Input for this task —
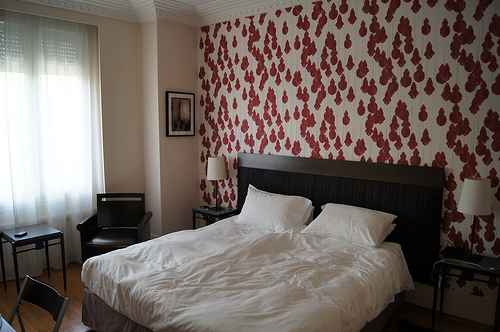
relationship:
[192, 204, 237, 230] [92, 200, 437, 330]
night stand next to bed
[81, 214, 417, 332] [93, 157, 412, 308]
spread on top of bed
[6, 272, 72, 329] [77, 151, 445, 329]
desk chair at end of bed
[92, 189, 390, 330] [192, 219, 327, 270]
bed has spread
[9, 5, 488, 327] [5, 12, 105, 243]
room has curtains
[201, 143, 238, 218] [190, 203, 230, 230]
lamp on nightstand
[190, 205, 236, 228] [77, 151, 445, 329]
night stand left of bed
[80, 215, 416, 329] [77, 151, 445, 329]
sheets on bed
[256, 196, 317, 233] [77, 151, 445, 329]
pillow on bed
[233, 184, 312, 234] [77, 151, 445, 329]
pillow on bed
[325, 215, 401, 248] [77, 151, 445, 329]
pillow on bed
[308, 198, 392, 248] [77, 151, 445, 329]
pillow on bed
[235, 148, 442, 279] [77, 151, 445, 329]
headboard on bed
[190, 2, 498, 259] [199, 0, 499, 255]
wallpaper on wall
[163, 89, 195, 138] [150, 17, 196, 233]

What the exercise asks — Copy all of the material above word for word, leaving out the picture.

Result of the task —
relationship:
[192, 204, 237, 230] [92, 200, 437, 330]
night stand next to bed
[81, 214, 417, 332] [93, 157, 412, 308]
spread on top of bed
[6, 272, 72, 329] [77, 151, 445, 329]
desk chair at end of bed
[92, 189, 390, 330] [192, 219, 327, 270]
bed has spread
[9, 5, 488, 327] [5, 12, 105, 243]
room has curtains
[201, 143, 238, 218] [190, 203, 230, 230]
lamp on nightstand
[190, 205, 236, 228] [77, 151, 445, 329]
night stand left of bed
[80, 215, 416, 329] [77, 151, 445, 329]
sheets on bed
[256, 196, 317, 233] [77, 151, 445, 329]
pillow on bed
[233, 184, 312, 234] [77, 151, 445, 329]
pillow on bed
[325, 215, 401, 248] [77, 151, 445, 329]
pillow on bed
[308, 198, 392, 248] [77, 151, 445, 329]
pillow on bed
[235, 148, 442, 279] [77, 151, 445, 329]
headboard on bed
[190, 2, 498, 259] [199, 0, 499, 255]
wallpaper on wall
[163, 89, 195, 138] [150, 17, 196, 233]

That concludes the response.